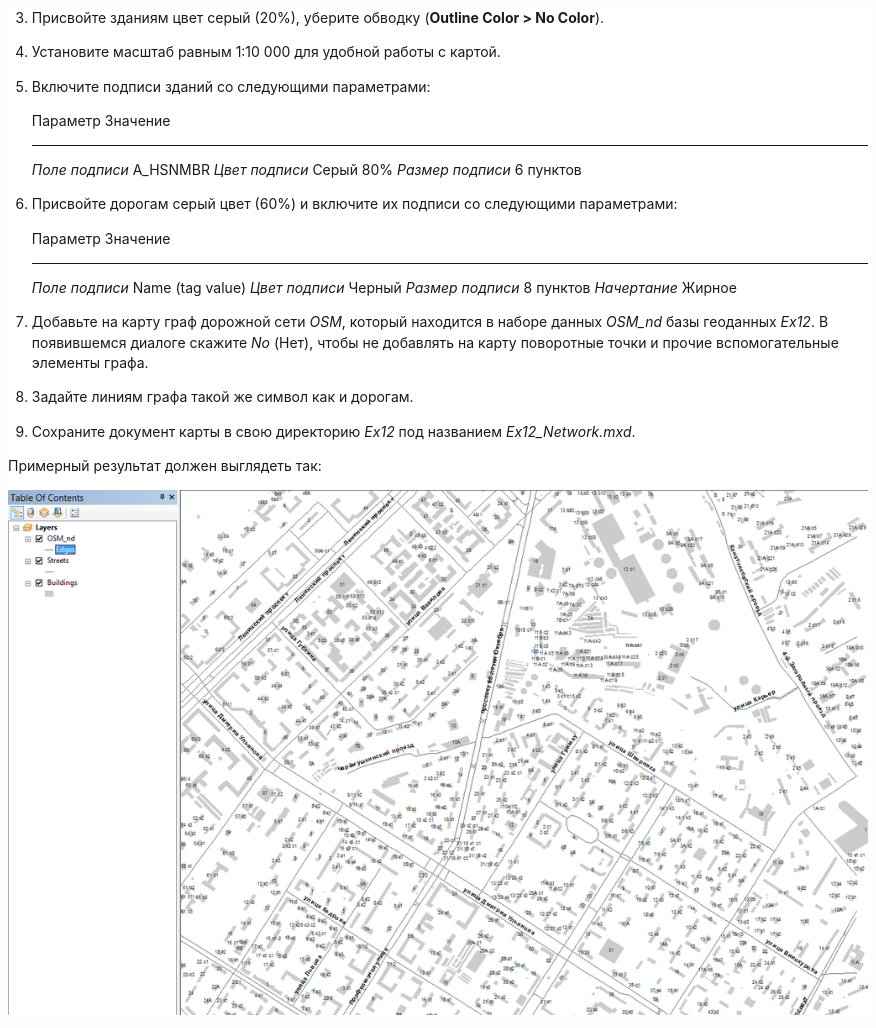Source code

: 3. Присвойте зданиям цвет серый (20%), уберите обводку (**Outline Color > No Color**).

4. Установите масштаб равным 1:10 000 для удобной работы с картой.

5. Включите подписи зданий со следующими параметрами:

    Параметр          Значение  
    ----------------- --------
    *Поле подписи*    A_HSNMBR
    *Цвет подписи*    Серый 80%
    *Размер подписи*  6 пунктов

1. Присвойте дорогам серый цвет (60%) и включите их подписи со следующими параметрами:

    Параметр          Значение  
    ----------------- --------
    *Поле подписи*    Name (tag value)
    *Цвет подписи*    Черный
    *Размер подписи*  8 пунктов
    *Начертание*      Жирное

1. Добавьте на карту граф дорожной сети *OSM*, который находится в наборе данных *OSM_nd* базы геоданных *Ex12*. В появившемся диалоге скажите *No* (Нет), чтобы не добавлять на карту поворотные точки и прочие вспомогательные элементы графа.

2. Задайте линиям графа такой же символ как и дорогам.

3. Сохраните документ карты в свою директорию *Ex12* под названием *Ex12_Network.mxd*.

Примерный результат должен выглядеть так:

![](images/Ex12/image6.png)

__Required action__.
Can you put the lines of the material from the line containing "3. Сохраните документ" through the end into a numbered list, skipping blank lines?

__Answer to this exercise__.
1. 3. Сохраните документ карты в свою директорию *Ex12* под названием *Ex12_Network.mxd*.
2. Примерный результат должен выглядеть так:
3. ![](images/Ex12/image6.png)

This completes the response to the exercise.